## What the task asks
Where the listing below has a line with "<!-- river -->", write out exactly that line and every line after it, stopping after the line with "<!-- secondary -->".

## Source material
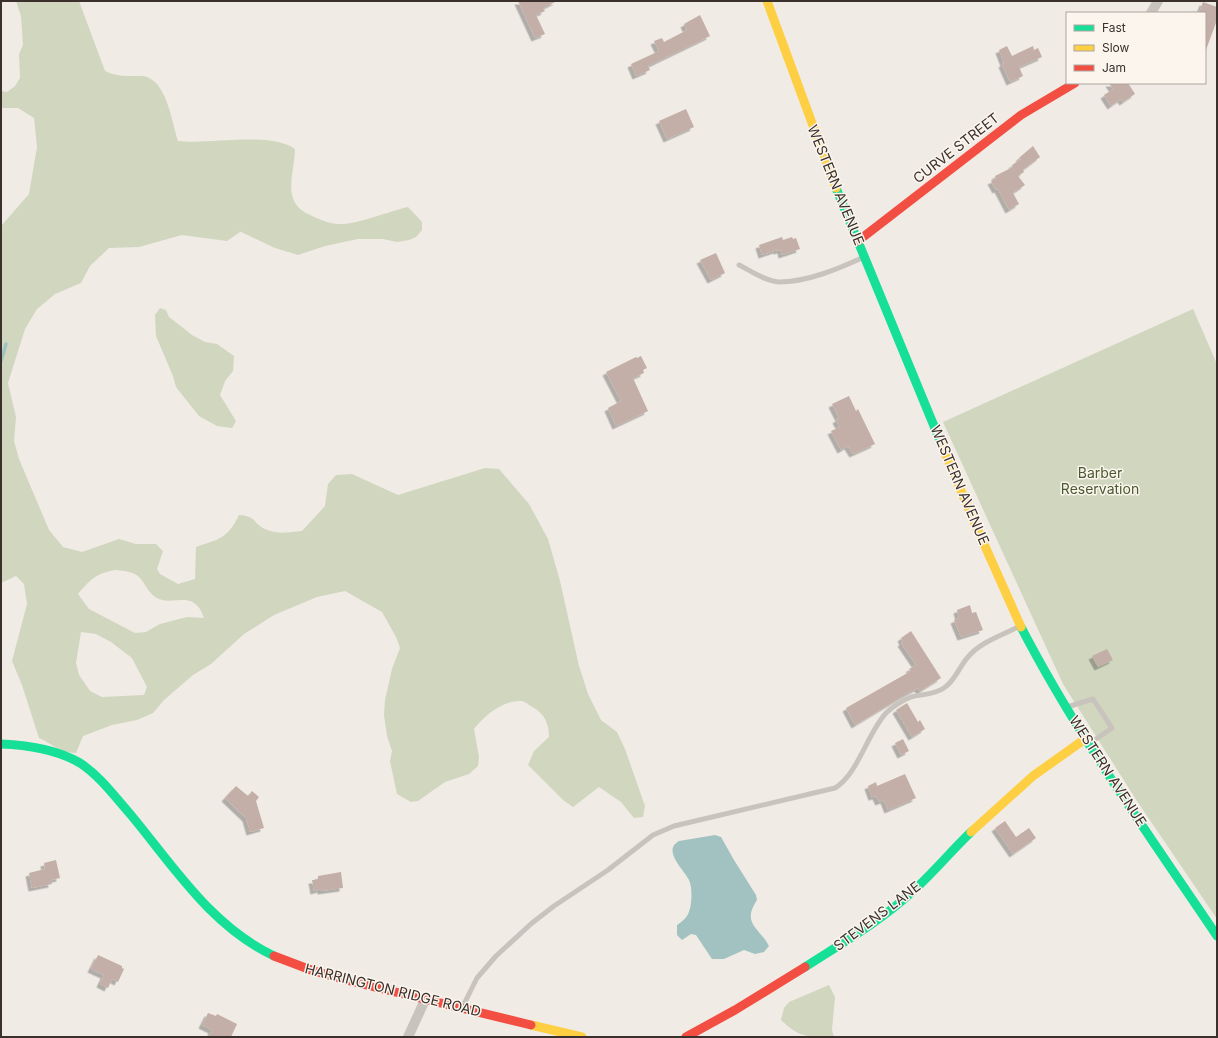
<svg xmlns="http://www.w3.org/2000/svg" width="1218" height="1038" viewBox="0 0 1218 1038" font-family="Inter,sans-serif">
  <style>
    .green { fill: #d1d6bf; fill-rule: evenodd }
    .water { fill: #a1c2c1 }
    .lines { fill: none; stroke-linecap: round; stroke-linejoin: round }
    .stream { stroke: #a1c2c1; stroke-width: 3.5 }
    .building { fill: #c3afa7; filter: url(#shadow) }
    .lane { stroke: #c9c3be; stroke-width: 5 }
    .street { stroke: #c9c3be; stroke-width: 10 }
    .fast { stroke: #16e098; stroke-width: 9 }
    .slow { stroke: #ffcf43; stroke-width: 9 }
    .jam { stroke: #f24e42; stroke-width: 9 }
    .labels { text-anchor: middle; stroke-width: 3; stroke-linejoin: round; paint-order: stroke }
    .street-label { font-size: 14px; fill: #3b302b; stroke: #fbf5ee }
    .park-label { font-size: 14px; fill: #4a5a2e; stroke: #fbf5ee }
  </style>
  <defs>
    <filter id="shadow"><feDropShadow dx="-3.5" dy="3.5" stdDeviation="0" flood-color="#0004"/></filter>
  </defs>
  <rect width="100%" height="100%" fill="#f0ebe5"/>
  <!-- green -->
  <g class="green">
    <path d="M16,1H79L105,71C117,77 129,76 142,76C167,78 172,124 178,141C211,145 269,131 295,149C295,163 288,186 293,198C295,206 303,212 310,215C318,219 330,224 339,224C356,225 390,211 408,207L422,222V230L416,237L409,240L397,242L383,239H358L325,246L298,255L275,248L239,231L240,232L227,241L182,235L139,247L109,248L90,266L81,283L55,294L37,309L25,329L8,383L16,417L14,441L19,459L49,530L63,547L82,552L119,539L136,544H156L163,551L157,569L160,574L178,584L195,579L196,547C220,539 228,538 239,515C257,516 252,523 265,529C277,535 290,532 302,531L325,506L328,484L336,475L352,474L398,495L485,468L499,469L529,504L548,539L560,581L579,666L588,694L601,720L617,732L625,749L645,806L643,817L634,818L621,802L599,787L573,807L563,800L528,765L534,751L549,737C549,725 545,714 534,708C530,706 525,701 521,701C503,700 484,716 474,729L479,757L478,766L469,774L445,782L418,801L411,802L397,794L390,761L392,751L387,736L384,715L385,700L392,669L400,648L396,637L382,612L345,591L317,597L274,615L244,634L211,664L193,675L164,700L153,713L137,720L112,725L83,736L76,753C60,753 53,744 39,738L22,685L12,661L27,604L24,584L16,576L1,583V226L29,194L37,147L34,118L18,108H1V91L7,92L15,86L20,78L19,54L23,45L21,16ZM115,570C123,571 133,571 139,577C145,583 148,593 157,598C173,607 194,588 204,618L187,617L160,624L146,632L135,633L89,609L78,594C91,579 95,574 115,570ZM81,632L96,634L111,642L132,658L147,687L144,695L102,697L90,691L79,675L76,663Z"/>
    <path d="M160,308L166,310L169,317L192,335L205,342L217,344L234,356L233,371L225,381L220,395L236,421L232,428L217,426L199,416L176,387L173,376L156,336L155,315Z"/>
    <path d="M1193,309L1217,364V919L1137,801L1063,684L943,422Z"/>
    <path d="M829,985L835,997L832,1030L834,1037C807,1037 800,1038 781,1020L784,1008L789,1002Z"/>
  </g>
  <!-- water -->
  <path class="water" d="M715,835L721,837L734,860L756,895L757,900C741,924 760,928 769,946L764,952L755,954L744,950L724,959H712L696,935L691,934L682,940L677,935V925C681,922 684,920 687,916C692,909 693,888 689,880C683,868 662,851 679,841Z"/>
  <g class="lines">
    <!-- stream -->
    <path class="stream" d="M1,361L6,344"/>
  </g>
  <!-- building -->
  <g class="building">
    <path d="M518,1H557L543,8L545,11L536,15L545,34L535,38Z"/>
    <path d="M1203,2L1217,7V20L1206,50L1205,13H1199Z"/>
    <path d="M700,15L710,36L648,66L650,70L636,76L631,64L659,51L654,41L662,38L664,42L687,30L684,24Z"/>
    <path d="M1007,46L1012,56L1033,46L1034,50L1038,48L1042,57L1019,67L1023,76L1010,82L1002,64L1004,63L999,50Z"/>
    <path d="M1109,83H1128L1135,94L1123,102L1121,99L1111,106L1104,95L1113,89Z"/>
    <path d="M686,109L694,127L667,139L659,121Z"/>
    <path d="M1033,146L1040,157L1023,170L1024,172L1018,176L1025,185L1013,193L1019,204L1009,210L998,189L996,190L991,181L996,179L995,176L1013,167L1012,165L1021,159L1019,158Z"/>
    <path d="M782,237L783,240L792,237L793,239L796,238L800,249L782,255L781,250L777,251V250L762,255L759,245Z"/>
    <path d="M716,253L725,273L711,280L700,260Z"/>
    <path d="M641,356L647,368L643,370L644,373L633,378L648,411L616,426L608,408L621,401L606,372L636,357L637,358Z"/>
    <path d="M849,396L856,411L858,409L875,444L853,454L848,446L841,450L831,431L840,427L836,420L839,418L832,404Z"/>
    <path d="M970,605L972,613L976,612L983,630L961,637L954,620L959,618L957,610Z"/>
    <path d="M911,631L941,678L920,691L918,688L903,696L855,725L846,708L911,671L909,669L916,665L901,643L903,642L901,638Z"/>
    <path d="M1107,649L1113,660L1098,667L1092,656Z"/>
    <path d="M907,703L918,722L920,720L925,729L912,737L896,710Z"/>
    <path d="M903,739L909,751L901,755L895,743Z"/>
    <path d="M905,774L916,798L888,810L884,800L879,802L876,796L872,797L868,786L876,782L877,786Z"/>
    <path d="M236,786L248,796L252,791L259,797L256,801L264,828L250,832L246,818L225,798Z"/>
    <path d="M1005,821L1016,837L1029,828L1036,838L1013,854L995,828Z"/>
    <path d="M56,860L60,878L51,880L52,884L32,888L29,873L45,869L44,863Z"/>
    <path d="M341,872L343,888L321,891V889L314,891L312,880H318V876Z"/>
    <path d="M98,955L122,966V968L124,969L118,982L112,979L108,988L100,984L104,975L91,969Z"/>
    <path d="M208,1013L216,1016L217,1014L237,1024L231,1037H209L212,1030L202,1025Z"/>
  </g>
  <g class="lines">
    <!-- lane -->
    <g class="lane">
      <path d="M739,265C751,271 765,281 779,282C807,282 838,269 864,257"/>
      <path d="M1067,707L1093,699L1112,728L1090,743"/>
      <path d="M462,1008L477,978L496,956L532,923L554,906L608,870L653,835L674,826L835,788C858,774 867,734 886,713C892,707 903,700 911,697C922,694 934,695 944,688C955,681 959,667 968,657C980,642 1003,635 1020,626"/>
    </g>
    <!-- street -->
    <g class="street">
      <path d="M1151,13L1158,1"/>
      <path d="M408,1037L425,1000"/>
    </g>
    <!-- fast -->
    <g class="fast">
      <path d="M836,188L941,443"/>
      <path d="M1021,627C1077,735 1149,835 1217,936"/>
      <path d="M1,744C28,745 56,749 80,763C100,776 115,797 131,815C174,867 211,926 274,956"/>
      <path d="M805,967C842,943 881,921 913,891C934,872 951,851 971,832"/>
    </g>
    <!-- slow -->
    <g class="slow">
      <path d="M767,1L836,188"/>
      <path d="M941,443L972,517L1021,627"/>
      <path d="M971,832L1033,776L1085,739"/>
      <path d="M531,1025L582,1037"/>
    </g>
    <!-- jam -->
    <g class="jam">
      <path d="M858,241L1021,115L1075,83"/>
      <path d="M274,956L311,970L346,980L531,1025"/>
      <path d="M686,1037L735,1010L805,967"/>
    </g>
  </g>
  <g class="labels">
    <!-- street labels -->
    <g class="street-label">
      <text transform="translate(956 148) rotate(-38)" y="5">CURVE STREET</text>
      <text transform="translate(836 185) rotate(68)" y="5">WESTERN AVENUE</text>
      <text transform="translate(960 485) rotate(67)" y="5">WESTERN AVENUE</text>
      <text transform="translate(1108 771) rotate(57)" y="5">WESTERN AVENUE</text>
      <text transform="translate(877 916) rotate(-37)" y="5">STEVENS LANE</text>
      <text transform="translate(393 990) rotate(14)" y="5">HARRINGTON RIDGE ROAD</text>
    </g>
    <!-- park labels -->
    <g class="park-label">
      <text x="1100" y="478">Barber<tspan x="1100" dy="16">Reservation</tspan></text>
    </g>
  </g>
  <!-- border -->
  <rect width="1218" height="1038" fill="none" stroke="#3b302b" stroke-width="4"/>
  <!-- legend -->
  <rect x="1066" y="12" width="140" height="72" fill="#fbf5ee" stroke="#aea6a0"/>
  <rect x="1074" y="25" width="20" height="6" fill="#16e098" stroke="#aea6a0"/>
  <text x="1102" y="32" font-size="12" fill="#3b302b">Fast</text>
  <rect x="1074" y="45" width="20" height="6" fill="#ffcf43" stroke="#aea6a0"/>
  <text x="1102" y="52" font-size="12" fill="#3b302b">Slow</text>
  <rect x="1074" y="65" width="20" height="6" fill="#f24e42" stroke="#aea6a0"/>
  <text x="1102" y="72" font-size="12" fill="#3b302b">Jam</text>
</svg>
--
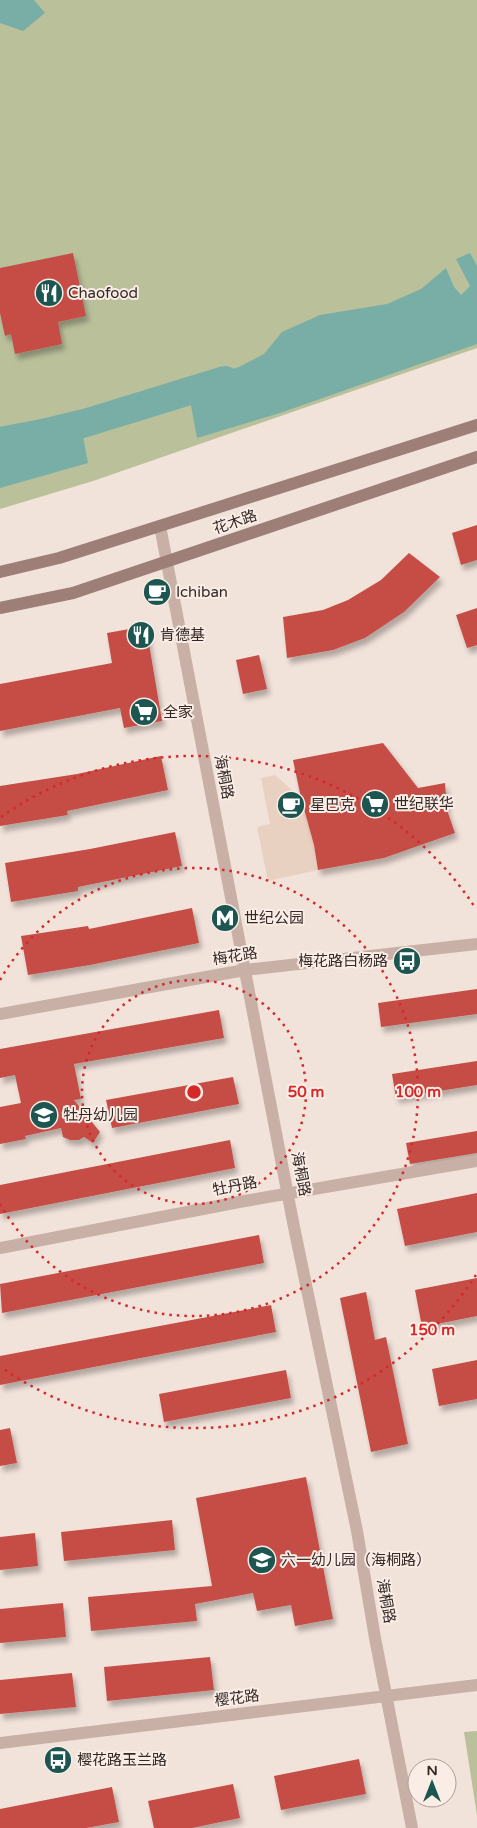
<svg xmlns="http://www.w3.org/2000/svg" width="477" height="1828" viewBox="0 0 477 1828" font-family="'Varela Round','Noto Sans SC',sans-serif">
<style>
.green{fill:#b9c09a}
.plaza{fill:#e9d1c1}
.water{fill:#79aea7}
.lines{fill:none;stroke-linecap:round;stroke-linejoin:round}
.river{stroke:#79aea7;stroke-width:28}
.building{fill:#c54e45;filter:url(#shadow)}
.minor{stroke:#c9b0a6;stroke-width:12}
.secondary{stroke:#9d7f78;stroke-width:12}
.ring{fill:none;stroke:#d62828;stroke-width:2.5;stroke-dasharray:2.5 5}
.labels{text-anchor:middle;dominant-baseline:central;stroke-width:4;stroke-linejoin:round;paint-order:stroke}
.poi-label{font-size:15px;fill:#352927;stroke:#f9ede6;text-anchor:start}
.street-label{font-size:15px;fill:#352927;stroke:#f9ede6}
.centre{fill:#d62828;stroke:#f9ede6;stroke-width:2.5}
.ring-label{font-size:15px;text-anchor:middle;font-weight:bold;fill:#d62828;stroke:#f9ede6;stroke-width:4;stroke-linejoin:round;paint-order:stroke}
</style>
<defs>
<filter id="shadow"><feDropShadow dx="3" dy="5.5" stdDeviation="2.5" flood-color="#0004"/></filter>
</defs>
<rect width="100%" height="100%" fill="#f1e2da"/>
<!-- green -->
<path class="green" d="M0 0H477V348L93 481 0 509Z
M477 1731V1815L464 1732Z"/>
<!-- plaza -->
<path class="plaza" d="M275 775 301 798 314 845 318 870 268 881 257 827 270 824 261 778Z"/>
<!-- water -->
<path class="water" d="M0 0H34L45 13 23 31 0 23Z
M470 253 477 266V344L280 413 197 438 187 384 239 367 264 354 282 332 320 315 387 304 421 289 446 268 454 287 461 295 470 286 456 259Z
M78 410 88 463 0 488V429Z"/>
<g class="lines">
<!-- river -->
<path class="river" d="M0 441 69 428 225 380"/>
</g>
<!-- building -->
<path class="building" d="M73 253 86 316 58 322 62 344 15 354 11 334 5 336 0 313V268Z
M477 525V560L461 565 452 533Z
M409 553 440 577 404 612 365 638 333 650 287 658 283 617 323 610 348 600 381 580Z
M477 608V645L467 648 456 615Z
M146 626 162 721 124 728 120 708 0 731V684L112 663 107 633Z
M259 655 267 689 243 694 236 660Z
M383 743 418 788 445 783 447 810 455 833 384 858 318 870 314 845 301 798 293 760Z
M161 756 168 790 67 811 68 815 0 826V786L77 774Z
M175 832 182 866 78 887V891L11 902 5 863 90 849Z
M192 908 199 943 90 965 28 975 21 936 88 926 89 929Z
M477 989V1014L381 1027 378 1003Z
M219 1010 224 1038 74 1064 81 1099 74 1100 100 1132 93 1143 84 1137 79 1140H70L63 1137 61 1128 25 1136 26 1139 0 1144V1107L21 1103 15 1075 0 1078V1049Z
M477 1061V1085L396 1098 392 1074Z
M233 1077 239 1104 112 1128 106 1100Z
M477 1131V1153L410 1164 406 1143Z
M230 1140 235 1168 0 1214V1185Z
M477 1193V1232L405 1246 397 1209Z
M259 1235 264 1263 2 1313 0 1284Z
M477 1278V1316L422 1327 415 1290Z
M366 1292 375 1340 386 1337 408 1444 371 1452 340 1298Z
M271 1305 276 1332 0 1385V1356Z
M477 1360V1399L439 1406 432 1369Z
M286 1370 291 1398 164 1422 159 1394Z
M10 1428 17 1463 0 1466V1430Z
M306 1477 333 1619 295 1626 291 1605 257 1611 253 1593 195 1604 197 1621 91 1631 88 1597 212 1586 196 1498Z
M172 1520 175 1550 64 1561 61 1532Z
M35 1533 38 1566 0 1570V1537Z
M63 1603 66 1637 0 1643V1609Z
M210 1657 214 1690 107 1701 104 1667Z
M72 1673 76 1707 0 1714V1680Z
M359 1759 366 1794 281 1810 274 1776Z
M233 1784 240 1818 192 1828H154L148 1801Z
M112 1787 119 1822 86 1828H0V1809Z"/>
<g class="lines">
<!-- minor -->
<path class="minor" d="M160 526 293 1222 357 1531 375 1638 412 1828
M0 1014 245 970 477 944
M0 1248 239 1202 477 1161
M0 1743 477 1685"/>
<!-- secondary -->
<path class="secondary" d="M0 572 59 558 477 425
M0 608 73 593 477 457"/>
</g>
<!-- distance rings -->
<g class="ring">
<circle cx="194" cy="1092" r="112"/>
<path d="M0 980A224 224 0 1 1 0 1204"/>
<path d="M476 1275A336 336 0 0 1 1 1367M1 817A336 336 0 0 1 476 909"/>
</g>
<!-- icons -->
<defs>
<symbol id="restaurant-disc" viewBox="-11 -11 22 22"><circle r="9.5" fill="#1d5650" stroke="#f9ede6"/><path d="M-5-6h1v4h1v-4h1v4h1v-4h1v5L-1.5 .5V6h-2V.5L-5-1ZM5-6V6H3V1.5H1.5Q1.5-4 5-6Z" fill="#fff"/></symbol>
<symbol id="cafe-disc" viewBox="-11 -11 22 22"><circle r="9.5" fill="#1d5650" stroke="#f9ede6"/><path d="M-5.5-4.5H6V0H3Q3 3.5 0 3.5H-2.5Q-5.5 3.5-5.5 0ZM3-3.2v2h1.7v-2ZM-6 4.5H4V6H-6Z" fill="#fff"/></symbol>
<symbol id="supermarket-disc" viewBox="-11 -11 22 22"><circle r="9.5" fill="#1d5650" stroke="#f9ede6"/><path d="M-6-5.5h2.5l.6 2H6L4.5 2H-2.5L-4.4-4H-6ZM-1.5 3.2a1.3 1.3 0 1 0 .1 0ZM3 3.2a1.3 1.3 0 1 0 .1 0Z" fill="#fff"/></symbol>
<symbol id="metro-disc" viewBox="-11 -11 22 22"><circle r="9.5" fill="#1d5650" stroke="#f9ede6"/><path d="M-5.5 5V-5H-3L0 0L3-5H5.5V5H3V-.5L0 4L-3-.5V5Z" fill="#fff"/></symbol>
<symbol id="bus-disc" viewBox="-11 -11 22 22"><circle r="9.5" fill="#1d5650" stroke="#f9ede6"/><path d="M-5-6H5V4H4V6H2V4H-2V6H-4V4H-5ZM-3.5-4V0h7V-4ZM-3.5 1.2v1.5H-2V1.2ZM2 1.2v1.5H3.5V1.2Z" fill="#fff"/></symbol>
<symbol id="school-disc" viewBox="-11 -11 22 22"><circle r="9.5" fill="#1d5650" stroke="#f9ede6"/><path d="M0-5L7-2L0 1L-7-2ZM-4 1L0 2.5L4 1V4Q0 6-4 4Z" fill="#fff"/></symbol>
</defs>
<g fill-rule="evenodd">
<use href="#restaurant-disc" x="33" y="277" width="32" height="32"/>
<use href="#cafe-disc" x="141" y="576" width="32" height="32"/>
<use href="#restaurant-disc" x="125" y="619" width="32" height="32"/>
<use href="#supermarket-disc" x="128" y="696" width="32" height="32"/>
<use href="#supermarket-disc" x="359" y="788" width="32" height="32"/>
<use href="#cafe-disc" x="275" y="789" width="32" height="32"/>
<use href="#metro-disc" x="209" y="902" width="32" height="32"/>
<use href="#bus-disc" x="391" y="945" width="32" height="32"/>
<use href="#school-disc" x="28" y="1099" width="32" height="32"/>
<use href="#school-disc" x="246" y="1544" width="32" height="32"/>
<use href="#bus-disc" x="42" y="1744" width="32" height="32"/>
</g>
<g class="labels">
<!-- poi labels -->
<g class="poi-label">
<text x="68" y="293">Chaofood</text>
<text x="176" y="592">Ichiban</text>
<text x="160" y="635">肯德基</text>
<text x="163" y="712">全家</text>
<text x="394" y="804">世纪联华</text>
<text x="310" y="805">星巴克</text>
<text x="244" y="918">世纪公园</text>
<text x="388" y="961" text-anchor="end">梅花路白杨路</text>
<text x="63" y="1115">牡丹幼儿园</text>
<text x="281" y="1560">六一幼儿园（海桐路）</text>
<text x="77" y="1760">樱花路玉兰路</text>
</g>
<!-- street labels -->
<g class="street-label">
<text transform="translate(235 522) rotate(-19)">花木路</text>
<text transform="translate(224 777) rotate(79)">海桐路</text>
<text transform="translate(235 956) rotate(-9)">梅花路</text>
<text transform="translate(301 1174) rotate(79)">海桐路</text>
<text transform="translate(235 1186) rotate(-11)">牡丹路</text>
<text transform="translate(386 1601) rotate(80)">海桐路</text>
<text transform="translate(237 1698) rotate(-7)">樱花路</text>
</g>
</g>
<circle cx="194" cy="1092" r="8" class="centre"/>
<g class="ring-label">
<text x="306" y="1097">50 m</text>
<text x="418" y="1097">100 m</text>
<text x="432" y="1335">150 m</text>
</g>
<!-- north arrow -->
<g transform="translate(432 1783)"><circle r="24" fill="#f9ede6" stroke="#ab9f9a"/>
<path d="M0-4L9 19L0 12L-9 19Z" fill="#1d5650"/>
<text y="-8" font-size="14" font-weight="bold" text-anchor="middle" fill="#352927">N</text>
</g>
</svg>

## Response
<!-- river -->
<path class="river" d="M0 441 69 428 225 380"/>
</g>
<!-- building -->
<path class="building" d="M73 253 86 316 58 322 62 344 15 354 11 334 5 336 0 313V268Z
M477 525V560L461 565 452 533Z
M409 553 440 577 404 612 365 638 333 650 287 658 283 617 323 610 348 600 381 580Z
M477 608V645L467 648 456 615Z
M146 626 162 721 124 728 120 708 0 731V684L112 663 107 633Z
M259 655 267 689 243 694 236 660Z
M383 743 418 788 445 783 447 810 455 833 384 858 318 870 314 845 301 798 293 760Z
M161 756 168 790 67 811 68 815 0 826V786L77 774Z
M175 832 182 866 78 887V891L11 902 5 863 90 849Z
M192 908 199 943 90 965 28 975 21 936 88 926 89 929Z
M477 989V1014L381 1027 378 1003Z
M219 1010 224 1038 74 1064 81 1099 74 1100 100 1132 93 1143 84 1137 79 1140H70L63 1137 61 1128 25 1136 26 1139 0 1144V1107L21 1103 15 1075 0 1078V1049Z
M477 1061V1085L396 1098 392 1074Z
M233 1077 239 1104 112 1128 106 1100Z
M477 1131V1153L410 1164 406 1143Z
M230 1140 235 1168 0 1214V1185Z
M477 1193V1232L405 1246 397 1209Z
M259 1235 264 1263 2 1313 0 1284Z
M477 1278V1316L422 1327 415 1290Z
M366 1292 375 1340 386 1337 408 1444 371 1452 340 1298Z
M271 1305 276 1332 0 1385V1356Z
M477 1360V1399L439 1406 432 1369Z
M286 1370 291 1398 164 1422 159 1394Z
M10 1428 17 1463 0 1466V1430Z
M306 1477 333 1619 295 1626 291 1605 257 1611 253 1593 195 1604 197 1621 91 1631 88 1597 212 1586 196 1498Z
M172 1520 175 1550 64 1561 61 1532Z
M35 1533 38 1566 0 1570V1537Z
M63 1603 66 1637 0 1643V1609Z
M210 1657 214 1690 107 1701 104 1667Z
M72 1673 76 1707 0 1714V1680Z
M359 1759 366 1794 281 1810 274 1776Z
M233 1784 240 1818 192 1828H154L148 1801Z
M112 1787 119 1822 86 1828H0V1809Z"/>
<g class="lines">
<!-- minor -->
<path class="minor" d="M160 526 293 1222 357 1531 375 1638 412 1828
M0 1014 245 970 477 944
M0 1248 239 1202 477 1161
M0 1743 477 1685"/>
<!-- secondary -->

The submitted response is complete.